Zunächst einmal muß das Unwahrscheinlichkeitsproblem in die Sozialform der »doppelten Kontingenz« gebracht werden, die wir mit den Positionsbegriffen Ego und Alter bezeichnen. Warum? Die normale Antwort lautet, daß Ego und Alter sowieso schon existieren, daß sie verschiedene Menschen sind, die hin und wieder miteinander kommunizieren.
Wer nur das meint, sollte die Terminologie Ego/Alter vermeiden, die gerade zum Ausdruck bringen will, daß jeder Mensch immer beides ist, wenn (und nur wenn) er sich an Kommunikation beteiligt. Warum aber, präziser gefragt, die Verdoppelung?
Unsere Antwort lautet, daß die Selbstreferenz sozialer Systeme eine immanente Dualität zur Voraussetzung hat, damit ein Zirkel entstehen kann, dessen Unterbrechung dann Strukturen entstehen läßt.
Ranulph Glanville postuliert dieses Prinzip, angeregt durch den Thermostaten, der nur kontrollieren kann, weil er sich kontrollieren läßt, für Objekte schlechthin. Das können wir hier unentschieden lassen. Für soziale Systeme ist es evident, daß sie eine selbstkonstituierte Zweiheit brauchen, um strukturdeterminierte Systeme sein zu können; und daß dies nicht eine von außen (qua Mensch) importierte, substantiell vorgegebene Zweiheit sein kann. Für das hier anstehende Problem der unwahrscheinlichen Annahme von Selektionen heißt dies, daß jede Selektion zu berücksichtigen hat, daß sie mit anderen (konformen oder adversen) Selektionen zu rechnen hat. Anders kommt eine spezifisch soziale Lösung des Problems nicht zustande.

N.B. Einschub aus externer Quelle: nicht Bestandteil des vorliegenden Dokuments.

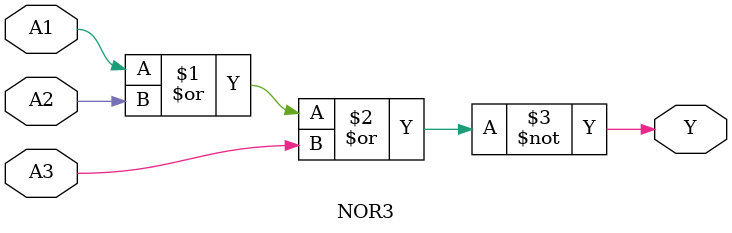
<source format=v>
module NOR3(
    output Y,
    input A1,
    input A2,
    input A3
);
    assign Y = ~(A1 | A2 | A3);
endmodule
</source>
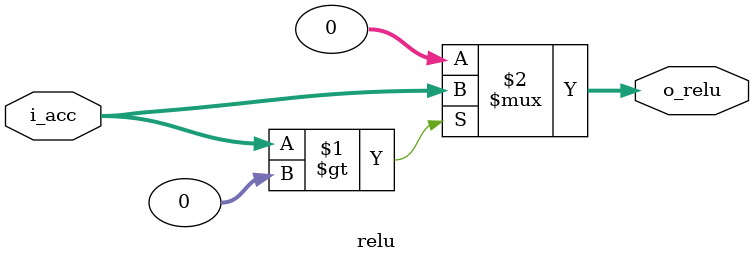
<source format=v>
`timescale 1ns / 1ps

module relu (
    input       wire        signed      [31 : 0]        i_acc,
    output      wire                    [31 : 0]        o_relu
);

assign o_relu     =       (i_acc > 0) ? i_acc : 0;
    
endmodule

</source>
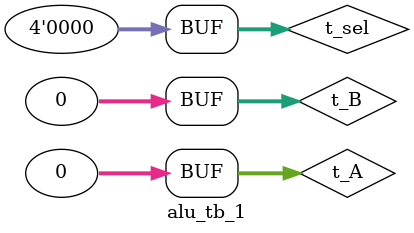
<source format=v>
`timescale 1ns/10ps

module alu_tb_1;

    reg [31:0] t_A;
    reg [31:0] t_B;
    reg [3:0] t_sel;

    wire t_carryOut;
    wire t_overflow;
    wire t_zero;
    wire [31:0] t_result;

    alu alu_(t_A, t_B, t_sel, 
             t_carryOut, t_overflow, t_zero, t_result);

    initial 
        begin
        
        // test ADD capabilities //
        #10
        t_sel = 4'h0;
        t_A = 32'h2;
        t_B = 32'h3;

        // test SUB capabilities //
        #10
        t_sel = 4'h1;
        t_A = 32'h2;
        t_B = 32'h3;

        // test AND capabilities //
        #10
        t_sel = 4'h2;
        t_A = 32'h2;
        t_B = 32'h3;

        // test OR capabilities //
        #10
        t_sel = 4'h4;
        t_A = 32'h2;
        t_B = 32'h3;

        // test XOR capabilities //
        #10
        t_sel = 4'h6;
        t_A = 32'h2;
        t_B = 32'h3;

        // test SLL capabilities //
        #10
        t_sel = 4'h8;
        t_A = 32'h2;
        t_B = 32'h3;

        // test SRL capabilities //
        #10
        t_sel = 4'hA;
        t_A = 32'h2;
        t_B = 32'h3;

        // test SLT capabilities //
        #10
        t_sel = 4'hC;
        t_A = 32'h2;
        t_B = 32'h3;

        // test SLTU capabilities //
        #10
        t_sel = 4'hE;
        t_A = 32'h2;
        t_B = 32'h3;

        #10
        t_sel = 0;
        t_A = 0;
        t_B = 0;


    end

endmodule
</source>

Ferner muß man klarstellen, wo die Verantwortung für die Selektion liegt, deren Konditionierung dann motivieren soll. Das heißt: man muß Selektion zurechnen. Zurechnungen betreffen niemals das innere Geschehen (die Autopoiesis) der beteiligten Systeme, sondern immer nur ihr Verhalten, wie es durch einen Beobachter gesehen und auf die Umwelt bezogen wird.